[Opening INPUT DATA section]

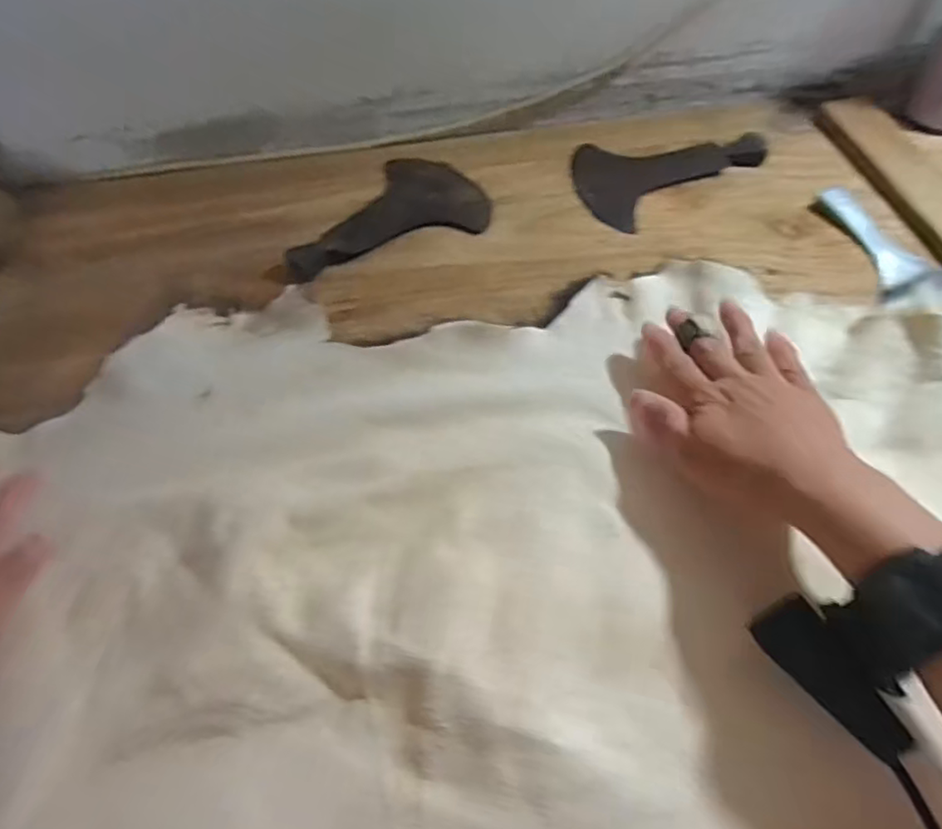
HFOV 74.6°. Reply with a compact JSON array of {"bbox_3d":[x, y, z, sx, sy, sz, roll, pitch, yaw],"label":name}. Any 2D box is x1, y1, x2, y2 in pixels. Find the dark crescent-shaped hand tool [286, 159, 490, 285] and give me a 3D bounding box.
[{"bbox_3d":[-0.074,-0.167,0.511,0.167,0.012,0.099,-20,60,-9],"label":"dark crescent-shaped hand tool"}]

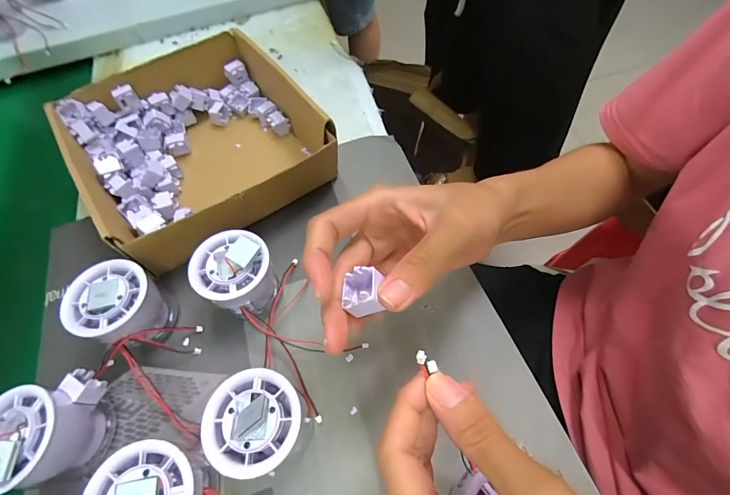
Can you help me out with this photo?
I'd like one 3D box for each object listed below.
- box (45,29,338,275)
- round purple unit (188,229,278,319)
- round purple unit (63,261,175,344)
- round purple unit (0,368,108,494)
[{"bbox_3d":[-0.161,-0.103,0.353,0.200,0.063,0.208,-34,63,-15],"label":"box"},{"bbox_3d":[-0.100,0.024,0.282,0.058,0.057,0.055,-2,60,3],"label":"round purple unit"},{"bbox_3d":[-0.182,0.048,0.275,0.059,0.052,0.055,-2,60,3],"label":"round purple unit"},{"bbox_3d":[-0.211,0.117,0.235,0.053,0.056,0.072,7,61,9],"label":"round purple unit"}]

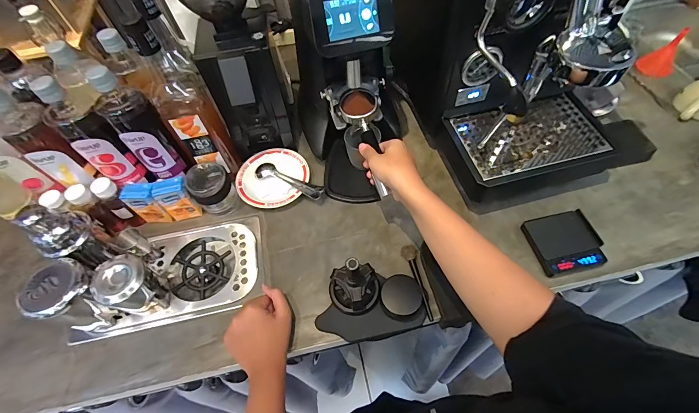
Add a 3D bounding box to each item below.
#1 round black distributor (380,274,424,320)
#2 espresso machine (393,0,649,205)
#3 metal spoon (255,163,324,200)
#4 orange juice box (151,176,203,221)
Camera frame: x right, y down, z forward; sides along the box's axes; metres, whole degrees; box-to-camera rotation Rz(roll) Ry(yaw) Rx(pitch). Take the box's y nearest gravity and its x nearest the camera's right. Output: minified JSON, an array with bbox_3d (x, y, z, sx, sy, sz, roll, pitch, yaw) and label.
[{"bbox_3d":[0.079,0.142,0.502,0.062,0.045,0.060,-2,59,3],"label":"round black distributor"},{"bbox_3d":[0.270,-0.286,0.543,0.274,0.386,0.396,-15,59,-6],"label":"espresso machine"},{"bbox_3d":[-0.118,-0.052,0.639,0.146,0.011,0.038,20,62,15],"label":"metal spoon"},{"bbox_3d":[-0.311,-0.012,0.594,0.053,0.086,0.031,-19,60,-8],"label":"orange juice box"}]

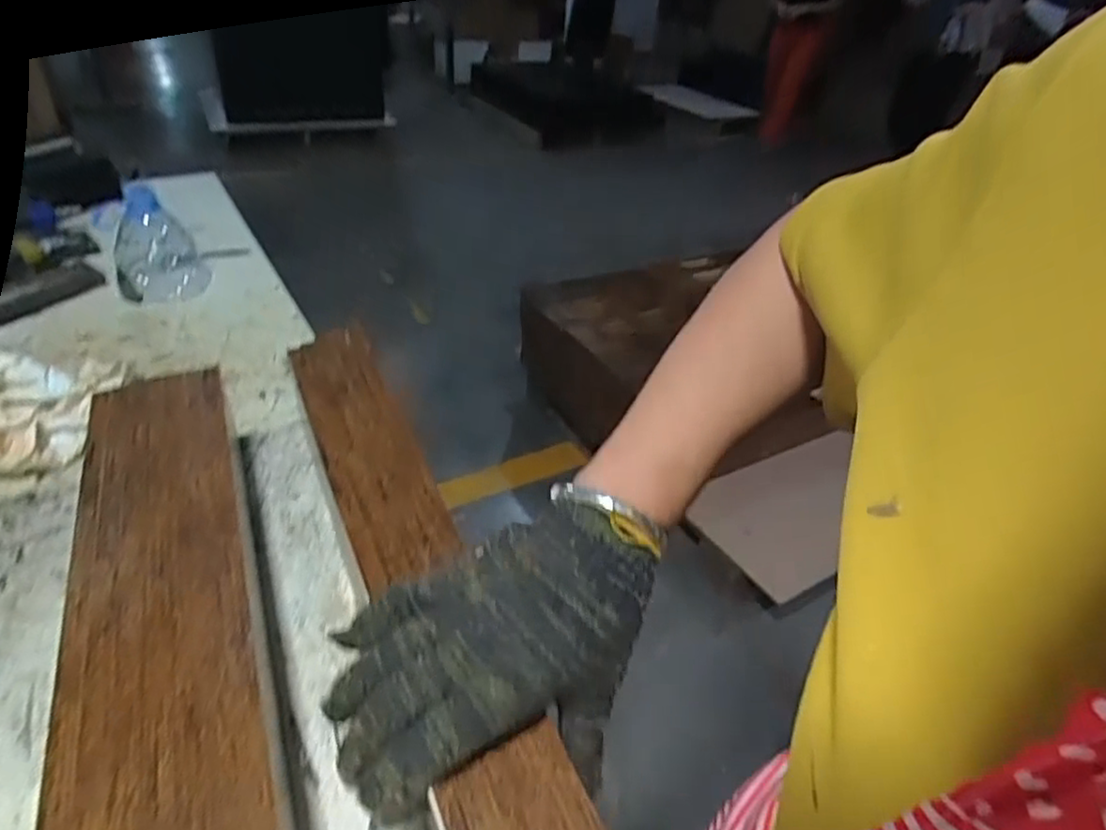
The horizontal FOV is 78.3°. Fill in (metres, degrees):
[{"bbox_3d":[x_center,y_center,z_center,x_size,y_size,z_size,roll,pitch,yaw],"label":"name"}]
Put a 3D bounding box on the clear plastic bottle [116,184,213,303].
[{"bbox_3d":[-0.494,-0.219,0.841,0.102,0.106,0.092,-14,40,-25],"label":"clear plastic bottle"}]

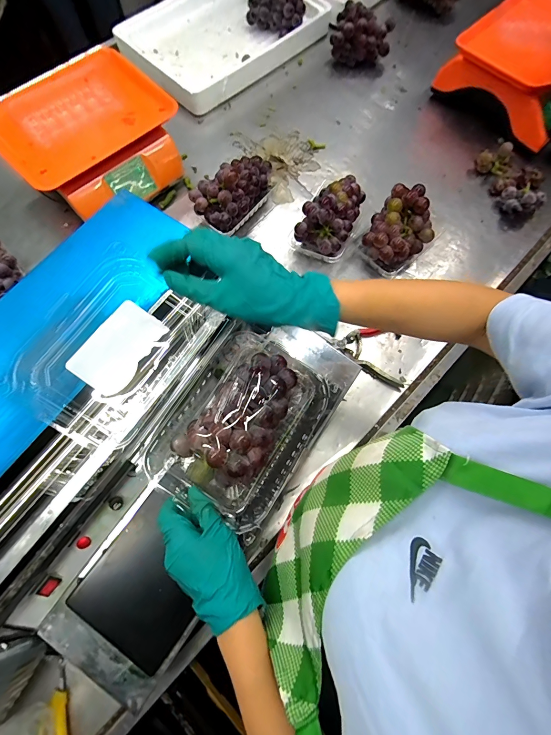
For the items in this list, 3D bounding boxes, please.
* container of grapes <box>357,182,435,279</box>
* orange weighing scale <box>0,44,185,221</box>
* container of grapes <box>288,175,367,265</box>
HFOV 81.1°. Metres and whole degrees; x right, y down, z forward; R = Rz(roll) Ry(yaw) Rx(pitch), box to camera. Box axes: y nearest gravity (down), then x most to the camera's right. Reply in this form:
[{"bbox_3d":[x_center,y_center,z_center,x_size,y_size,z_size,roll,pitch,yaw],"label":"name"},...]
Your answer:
[{"bbox_3d":[0.222,-0.251,0.601,0.119,0.109,0.106,-39,78,-12],"label":"container of grapes"},{"bbox_3d":[-0.358,-0.446,0.632,0.257,0.106,0.301,43,77,11],"label":"orange weighing scale"},{"bbox_3d":[0.103,-0.290,0.619,0.104,0.089,0.156,22,74,5],"label":"container of grapes"}]

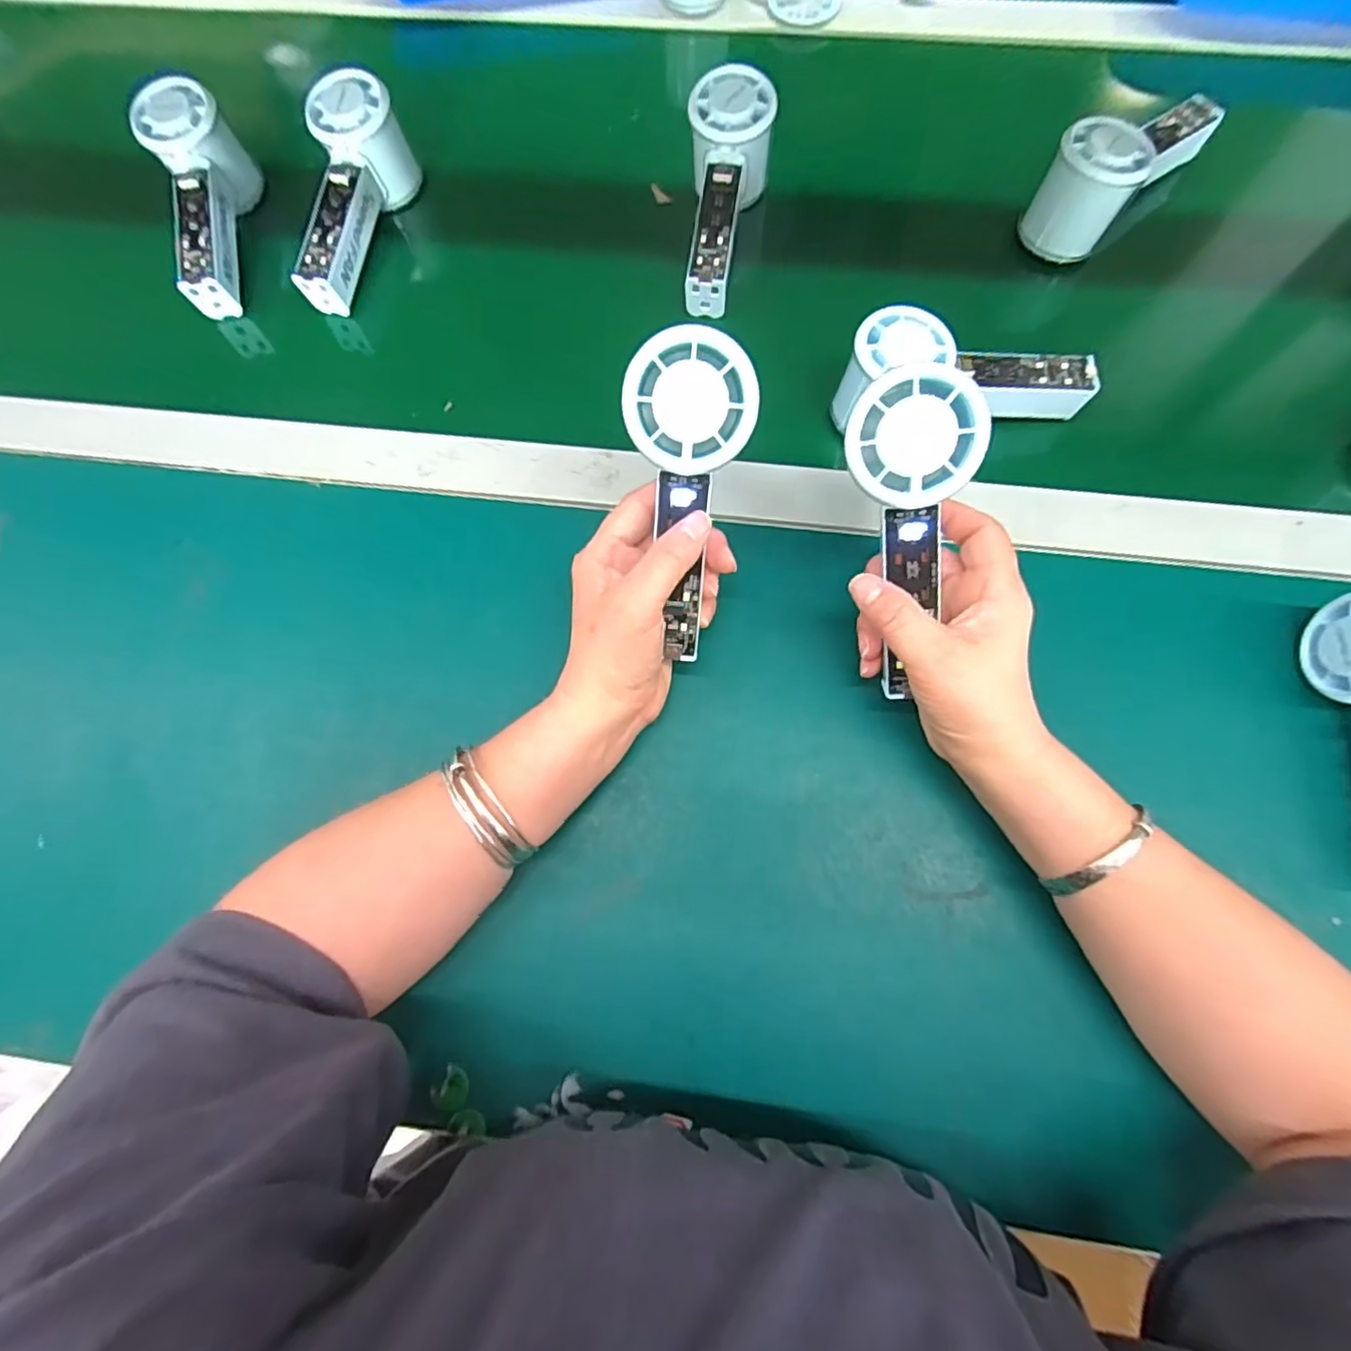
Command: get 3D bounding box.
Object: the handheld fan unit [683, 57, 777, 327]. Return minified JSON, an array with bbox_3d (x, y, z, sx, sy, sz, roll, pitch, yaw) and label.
[{"bbox_3d":[0.032,-0.325,0.434,0.053,0.051,0.151,8,88,4],"label":"handheld fan unit"}]

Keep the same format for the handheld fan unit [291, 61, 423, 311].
[{"bbox_3d":[-0.232,-0.335,0.450,0.056,0.059,0.157,13,89,5],"label":"handheld fan unit"}]

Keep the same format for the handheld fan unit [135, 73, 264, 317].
[{"bbox_3d":[-0.340,-0.336,0.456,0.045,0.062,0.153,-6,88,0],"label":"handheld fan unit"}]

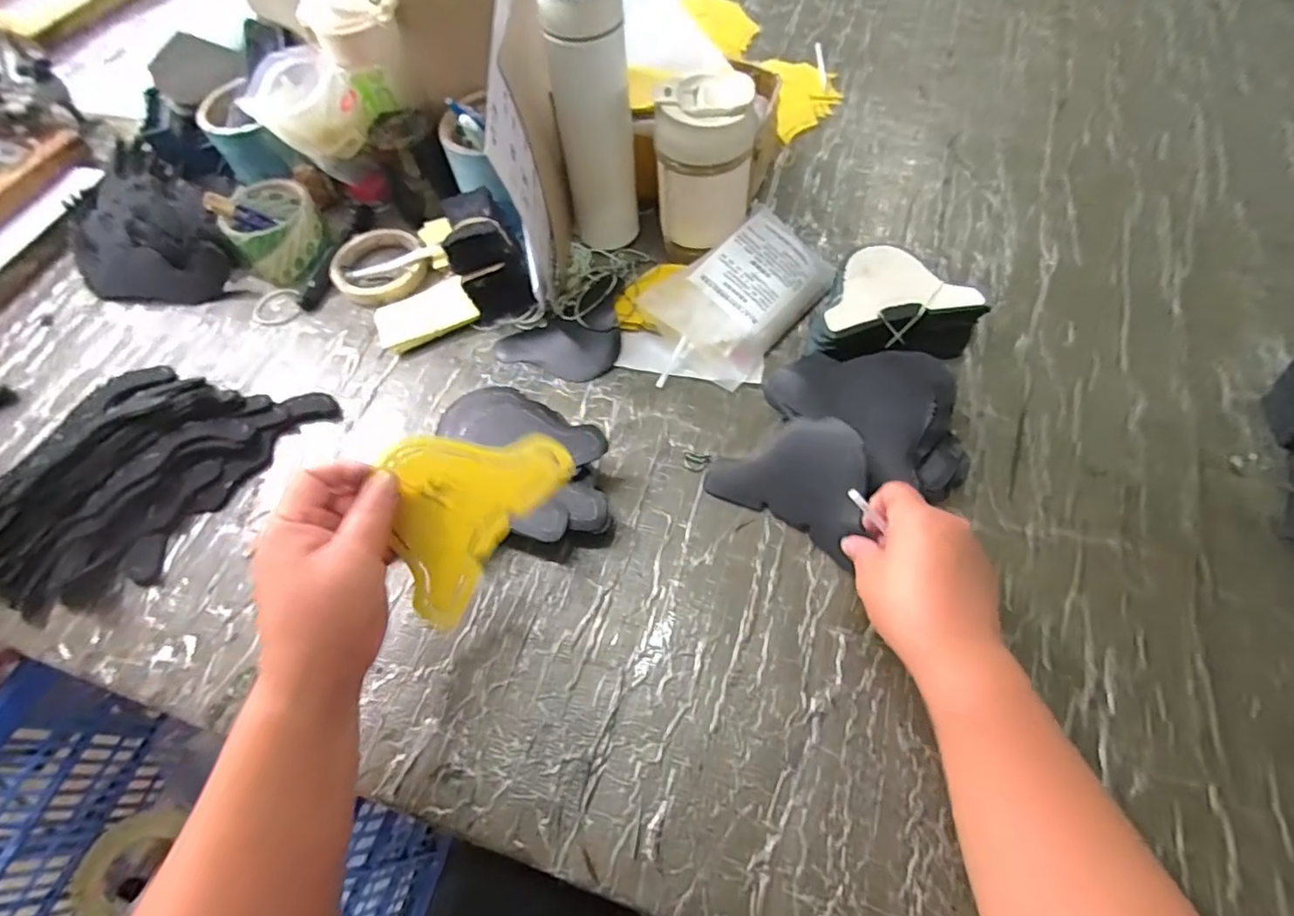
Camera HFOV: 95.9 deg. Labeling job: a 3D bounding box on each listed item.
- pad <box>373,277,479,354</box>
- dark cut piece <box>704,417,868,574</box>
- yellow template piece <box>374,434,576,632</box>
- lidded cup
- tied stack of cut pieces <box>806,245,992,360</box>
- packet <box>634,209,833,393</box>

[Closing INPUT DATA section]

EXERCISE DETAILS:
Starting at the line containing "73, 264, 317]." and stopping at the line containing "- lidded cup", output each line exactly as it appears above. Leave out the pictures.

EXERCISE RESULT:
Keep the same format for the handheld fan unit [135, 73, 264, 317].
[{"bbox_3d":[-0.340,-0.336,0.456,0.045,0.062,0.153,-6,88,0],"label":"handheld fan unit"}]

Camera HFOV: 95.9 deg. Labeling job: a 3D bounding box on each listed item.
- pad <box>373,277,479,354</box>
- dark cut piece <box>704,417,868,574</box>
- yellow template piece <box>374,434,576,632</box>
- lidded cup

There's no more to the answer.